- Reading passage
2

I have an existing flow implemented using Operation subclasses and an OperationQueue. I'm trying reimplement in Combine as a learning exercise.

The current version, simplified, looks like this:

func testFunction(completionHandler: (Result) -> Void) {
    let op = LongRunningOperation(object: self.stateObject)

    op.completionHandler = { [unowned op] in
        let result = op.result
        self.stateObject.update(with: result)

        completionHandler(result)
    }

    localSerialQueue.addOperation(op)
}

Some important aspects. LongRunningOperation is asynchronous. It may need to call out to the main queue to complete the login process, depending on stateObject. stateObject is only ever accessed on the localSerialQueue. Also, just to be really explicit, there could be other concurrent calls to runOperation, so the serialization provided by the queue+operation is essential.

The combination of mutable state and potential concurrent invocations is absolutely critical to the problem.

To illustrate the issue, I've produced an example which proves that Combine pipelines are not executed atomically. Any other result would have surprised me, but I just wanted to verify. Multiple threads can be executing various stages of the pipeline simultaneously, violating our precondition checks.

class MyThreadUnsafeObject {
    private var cancellables = Set<AnyCancellable>()
    private var inProcess = false

    private func testFunction() {
        Result<Bool, Error> {
            // begin our pipeline, checking our invariant
            // and mutating the state to start our process
            precondition(self.inProcess == false)

            self.inProcess = true

            // just pass some dummy data through
            return true
        }
        .publisher
        .flatMap { (result: Bool) -> AnyPublisher<Bool, Error> in
            Future { (promise) in
                precondition(self.inProcess)

                // simulate a very simple long-running task here,
                // which is not even asynchronous, just to make things
                // really clear.

                // critically, change some mutable state only
                // when done

                precondition(self.inProcess)

Collected data
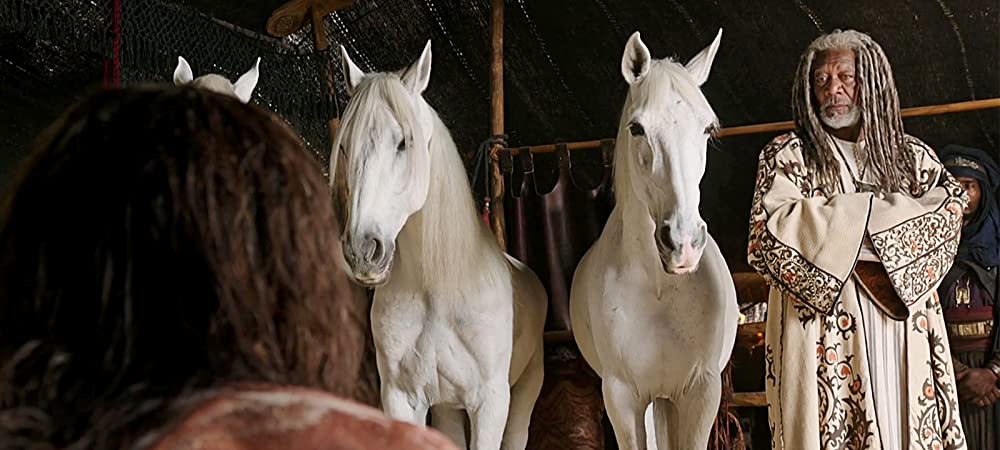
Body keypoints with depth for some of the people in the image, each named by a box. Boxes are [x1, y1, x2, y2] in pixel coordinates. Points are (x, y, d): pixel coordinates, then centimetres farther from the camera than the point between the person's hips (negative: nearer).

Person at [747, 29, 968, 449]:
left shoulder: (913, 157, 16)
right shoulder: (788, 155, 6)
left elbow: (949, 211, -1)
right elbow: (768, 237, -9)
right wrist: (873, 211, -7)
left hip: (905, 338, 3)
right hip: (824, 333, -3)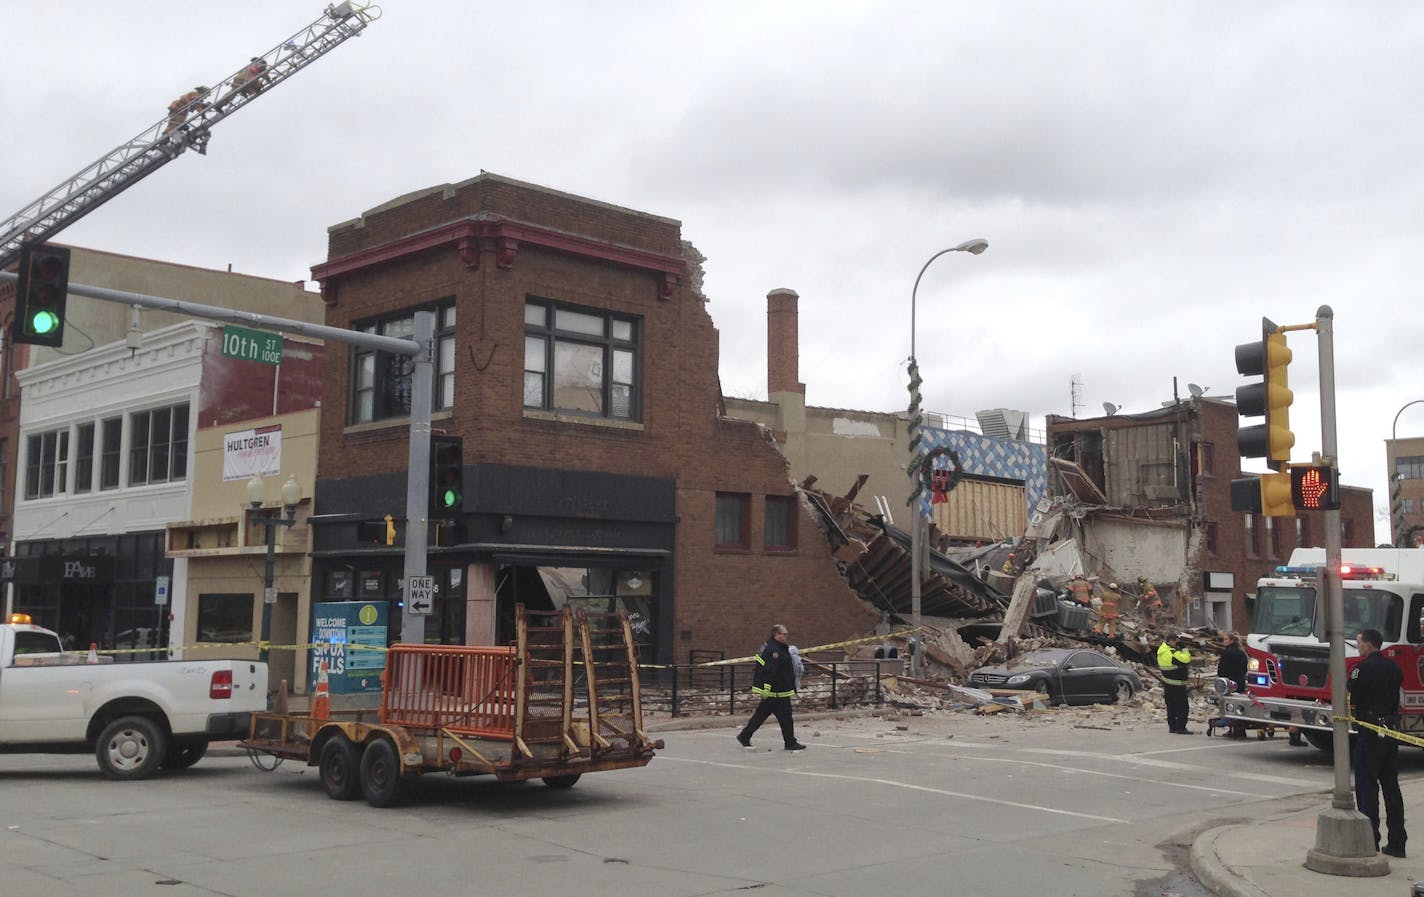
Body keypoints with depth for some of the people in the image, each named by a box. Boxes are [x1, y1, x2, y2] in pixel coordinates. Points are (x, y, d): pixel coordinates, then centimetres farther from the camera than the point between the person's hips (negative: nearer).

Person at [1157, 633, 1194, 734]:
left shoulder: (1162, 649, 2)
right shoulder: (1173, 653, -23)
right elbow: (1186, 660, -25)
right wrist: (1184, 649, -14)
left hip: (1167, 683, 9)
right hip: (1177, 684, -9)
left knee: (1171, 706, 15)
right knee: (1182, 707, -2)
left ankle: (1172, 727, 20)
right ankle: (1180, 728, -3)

- Exercise brief
Rewrite the forum post starting at "I have an existing" and ending at "op = LongRunningOperation(object: self.stateObject)", with "Combine" replaced by "RxSwift". The records were taken from a separate source.

- Exercise answer
I have an existing flow implemented using Operation subclasses and an OperationQueue. I'm trying reimplement in RxSwift as a learning exercise.

The current version, simplified, looks like this:

func testFunction(completionHandler: (Result) -> Void) {
    let op = LongRunningOperation(object: self.stateObject)